= Jewelry hygiene =

Area of study

Jewelry hygiene is an area of study focusing on sanitary practices and habits relating to jewelry in an effort to understand jewelry's effect on hand hygiene. There are four key elements to optimally sanitizing jewelry: steam or hot water, water pressure and an antibacterial cleaning agent. Hand hygiene is particularly acute for health workers and those working in the food service industry.

== Jewelry and hand contamination ==

The relationship between wearing rings and the transmission of microorganisms is still unclear. The Centers for Disease Control and Prevention guideline has categorized this as an "unresolved issue" in need of additional research; the draft WHO guidelines also do not have a stated recommendation against the wearing of rings but note that "the consensus recommendation is to discourage the wearing of rings or other jewelry during healthcare."
A number of studies have shown that ring wearing increases the likelihood of bacterial contamination; in particular these studies have demonstrated that the skin under rings can be more heavily colonized than areas of skin without rings and can be a major contributor to hand contamination.

Trick et al. (2003) studied 66 surgical intensive care unit nurses, culturing each hand before and after the staff nurse performed hand hygiene; they found that wearing rings was associated with a 10-fold higher median count of skin microorganisms, especially with yeast species or Gram-negative bacilli and a stepwise increase risk of contamination with any transient organism as the number of rings worn increased.

Another study states that rings were the only substantial risk factor for carriage of Gram-negative bacteria and S. aureus on the hands. Salsbury et al. (1997) found that there was a higher reduction after hand washing by healthcare workers without rings than by those with rings. The study included 100 hospital healthcare workers who worked on general medical and surgical units, excluding those who had used antimicrobial soap in the previous two weeks, had artificial nails, or were receiving antibiotics. Each healthcare worker who wore rings was paired with a worker from the same unit who did not wear rings. Cultures were taken from the solution poured over each healthcare worker's hands as they performed a 60-second friction rinse, done both before and after a routine handwash. Mean total colony counts for those who wore rings were higher before and after hand washing.

Hoffman et al. (1985) reports that mean bacterial counts were higher on ring-wearing fingers (1600 compared to 180 for non-ring wearing fingers). They survey included 50 nurses working on medical and surgical wards who permanently wore rings and studied the microorganisms isolated from skin under the rings. Forty percent of these nurses (20 nurses) had Gram-negative bacilli on the skill under their rings, and 16 of these 20 nurses still had most strains each time the nurses were sampled during the five-month study. A similar study found that even after washing hands with povidone-iodine, those with rings had higher bacterial counts than those without.
The published research appears to show that jewelry is a significant vehicle for the transmission of pathogens and a driver of hand contamination.

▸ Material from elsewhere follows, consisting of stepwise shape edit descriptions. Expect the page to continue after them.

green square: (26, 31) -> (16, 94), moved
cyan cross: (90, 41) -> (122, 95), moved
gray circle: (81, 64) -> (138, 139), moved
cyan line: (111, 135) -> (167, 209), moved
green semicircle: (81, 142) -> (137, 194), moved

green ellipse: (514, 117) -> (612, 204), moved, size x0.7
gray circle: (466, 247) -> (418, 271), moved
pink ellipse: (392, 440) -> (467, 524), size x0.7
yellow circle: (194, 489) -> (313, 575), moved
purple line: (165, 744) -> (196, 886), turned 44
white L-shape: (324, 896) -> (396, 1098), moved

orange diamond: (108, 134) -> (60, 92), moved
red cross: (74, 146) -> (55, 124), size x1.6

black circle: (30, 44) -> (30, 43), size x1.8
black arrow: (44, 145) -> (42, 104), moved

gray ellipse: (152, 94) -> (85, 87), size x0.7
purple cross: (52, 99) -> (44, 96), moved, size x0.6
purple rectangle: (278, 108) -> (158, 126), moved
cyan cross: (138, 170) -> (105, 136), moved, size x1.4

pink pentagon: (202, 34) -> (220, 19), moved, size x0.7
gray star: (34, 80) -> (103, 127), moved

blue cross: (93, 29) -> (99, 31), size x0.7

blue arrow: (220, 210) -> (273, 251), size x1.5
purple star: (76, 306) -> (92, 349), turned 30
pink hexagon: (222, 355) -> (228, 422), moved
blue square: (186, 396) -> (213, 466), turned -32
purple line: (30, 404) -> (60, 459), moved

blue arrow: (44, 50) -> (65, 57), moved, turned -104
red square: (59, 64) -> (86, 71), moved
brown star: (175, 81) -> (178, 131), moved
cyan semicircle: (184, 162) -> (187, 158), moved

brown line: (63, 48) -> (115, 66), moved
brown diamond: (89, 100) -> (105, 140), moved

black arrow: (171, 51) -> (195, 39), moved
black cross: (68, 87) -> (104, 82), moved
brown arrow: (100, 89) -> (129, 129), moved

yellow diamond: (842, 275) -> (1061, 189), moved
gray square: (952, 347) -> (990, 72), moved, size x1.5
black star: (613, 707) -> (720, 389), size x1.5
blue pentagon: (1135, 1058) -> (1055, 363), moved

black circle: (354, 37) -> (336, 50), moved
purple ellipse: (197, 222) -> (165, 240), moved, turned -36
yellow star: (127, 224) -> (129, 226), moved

== Starbucks announces new dress code guidelines ==

In 2009 the Food and Drug Administration updated its Food Code policy. In chapter two entitled "Management & Personnel" they addressed the issue of food-borne illness as it relates to the wearing of jewelry in the work place. To reduce the spread of pathogens and avoid potential cross contamination, the wearing jewelry on the hands was restricted to just plain rings only. "Except for a plain ring such as a wedding band, while preparing food, food employees may not wear jewelry including medical information jewelry on their arms and hands." Jewelry located on the hands and arms can serve as a growth medium for bacteria resulting in food poisoning. In November 2014, Starbucks Corporation issued new guidelines for food safety. Starbucks U.S. Retail Dress Code Guidelines

In anticipation of doubling their food offerings in the next 5 years, Their spokesman said "Starbucks new jewelry guidelines are based on the FDA Model Food Code that state and local jurisdictions follow. We've also been working with Registered Environmental Health Specialists who are former FDA health inspectors to ensure these changes align with food safety rules." In the guidelines employees who handle food are required to remove all gemstone rings, all bracelets and all watches. The only exception is a plain gold wedding band.

Jewelry hygiene expert David Bellman reacted to the announcement a few days later stating "This new policy change in long over due; in 2014, 1 in 6 Americans experienced some form of food poisoning and based on our research, contaminated jewelry is clearly playing a meaningful role." Food safety is a major concern but heavy bacteria loads on jewelry also contribute to the spread of infections at home and in hospitals. Bellman sees human behavior as the culprit, "Through the generations we have been conditioned to believe that jewelry is to be worn and rarely removed or cleaned. Yet, when you think about it, would you wear the same shirt or pants day after day for 6 months without cleaning them? he suggests "Give your jewelry the same consideration you give your clothes, your dishes or your home. Remove the largest single source of bacteria on your body and you will reduce food poisoning and infections for yourself and your family"

Starbucks is one of the largest food retailers in the U.S. to enforce these FDA guidelines for food safety and it is expected that more retailers will likely follow their lead in the coming year.